A map of Namibia Lying on Africa’s southwest coast is Namibia, one of the least densely-populated countries in the world. Most of the land is hot, dry desert and completely uninhabited. Running down Namibia’s western coast is the Namib Desert, one of the driest places on Earth. Inland, a range of high, craggy mountains rise sharply from the desert plains. The rest of the country lies on a high, semi-desert plateau; its land is a mixture of scrubland and savanna. In the east, this region merges with the Kalahari Desert. Namibia’s climate is subtropical, with very hot summers and warm winters. There is very little rain. The capital, Windhoek, lies high in the mountains, where conditions are slightly cooler all year round.

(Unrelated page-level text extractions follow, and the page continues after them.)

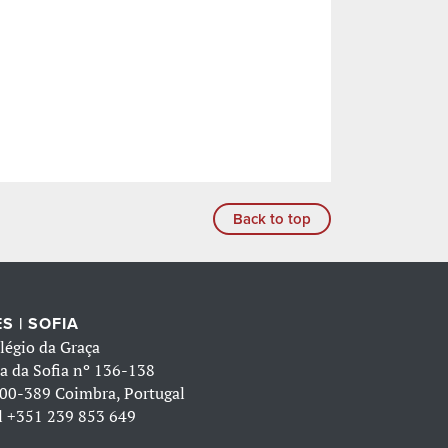
Back to top
S | SOFIA
légio da Graça
a da Sofia nº 136-138
00-389 Coimbra, Portugal
l
+351 239 853 649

Most Namibians are descended from the Bantu peoples who spread out from central Africa 3000 years ago. Today, there are 16 different ethnic groups or “tribes” in Namibia; the largest group, the Ovambo, make up 50% of the population. Many groups speak different languages but most people can speak Afrikaans or English to communicate with one another. Nearly all Namibian children go to school, which means that the country has one of the highest literacy rates (the proportion who can read and write) in sub-Saharan Africa. About 10% of the population is of European—Dutch or British—descent.
The climate of the Namib Desert has hardly changed at all in the last 55 million years, making it the oldest desert on Earth.